What needs to be done: Skip the pictures, and retype the data below in full, exactly.

--- Exercise material Enclosed Below ---

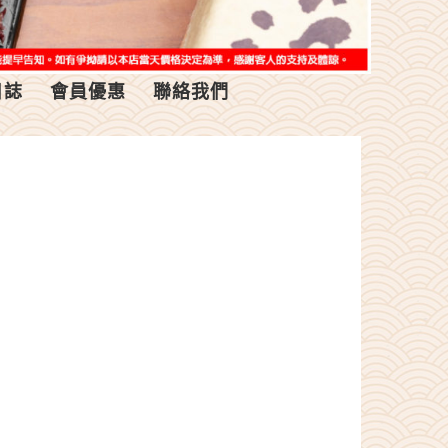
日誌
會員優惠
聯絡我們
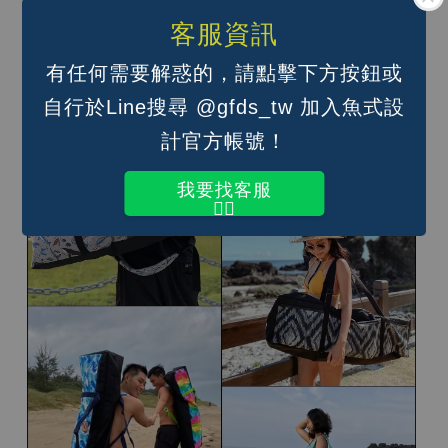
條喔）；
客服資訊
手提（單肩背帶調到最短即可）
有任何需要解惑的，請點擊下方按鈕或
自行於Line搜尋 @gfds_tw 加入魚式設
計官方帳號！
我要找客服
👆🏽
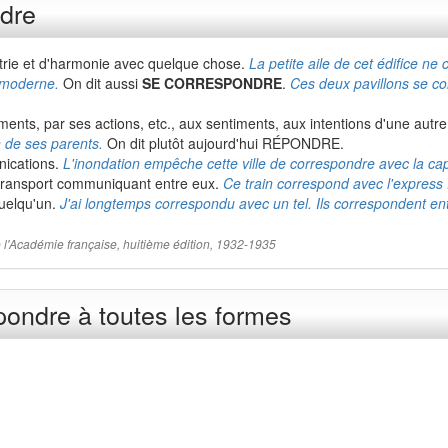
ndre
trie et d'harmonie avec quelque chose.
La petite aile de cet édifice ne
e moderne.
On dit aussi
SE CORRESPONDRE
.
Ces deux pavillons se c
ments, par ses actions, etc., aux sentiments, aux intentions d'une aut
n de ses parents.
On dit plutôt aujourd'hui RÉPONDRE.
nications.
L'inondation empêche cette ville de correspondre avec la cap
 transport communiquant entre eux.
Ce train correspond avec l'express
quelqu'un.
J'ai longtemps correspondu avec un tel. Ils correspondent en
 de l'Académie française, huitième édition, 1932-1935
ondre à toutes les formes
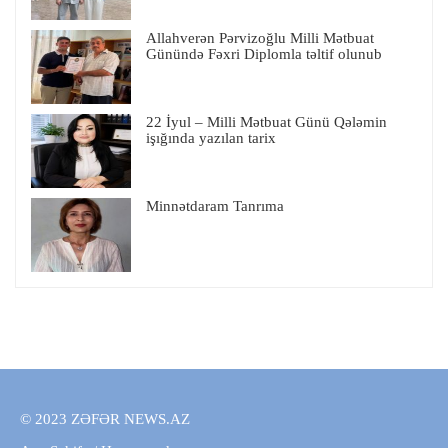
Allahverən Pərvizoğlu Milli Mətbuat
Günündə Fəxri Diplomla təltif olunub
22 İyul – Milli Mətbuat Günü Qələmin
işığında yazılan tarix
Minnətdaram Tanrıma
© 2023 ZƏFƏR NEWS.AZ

--- End of Enclosed Exercise material ---

Task answer:
日誌
會員優惠
聯絡我們
條喔）；
客服資訊
手提（單肩背帶調到最短即可）
有任何需要解惑的，請點擊下方按鈕或
自行於Line搜尋 @gfds_tw 加入魚式設
計官方帳號！
我要找客服
👆🏽
ndre
trie et d'harmonie avec quelque chose.
La petite aile de cet édifice ne
e moderne.
On dit aussi
SE CORRESPONDRE
.
Ces deux pavillons se c
ments, par ses actions, etc., aux sentiments, aux intentions d'une aut
n de ses parents.
On dit plutôt aujourd'hui RÉPONDRE.
nications.
L'inondation empêche cette ville de correspondre avec la cap
 transport communiquant entre eux.
Ce train correspond avec l'express
quelqu'un.
J'ai longtemps correspondu avec un tel. Ils correspondent en
 de l'Académie française, huitième édition, 1932-1935
ondre à toutes les formes
Allahverən Pərvizoğlu Milli Mətbuat
Günündə Fəxri Diplomla təltif olunub
22 İyul – Milli Mətbuat Günü Qələmin
işığında yazılan tarix
Minnətdaram Tanrıma
© 2023 ZƏFƏR NEWS.AZ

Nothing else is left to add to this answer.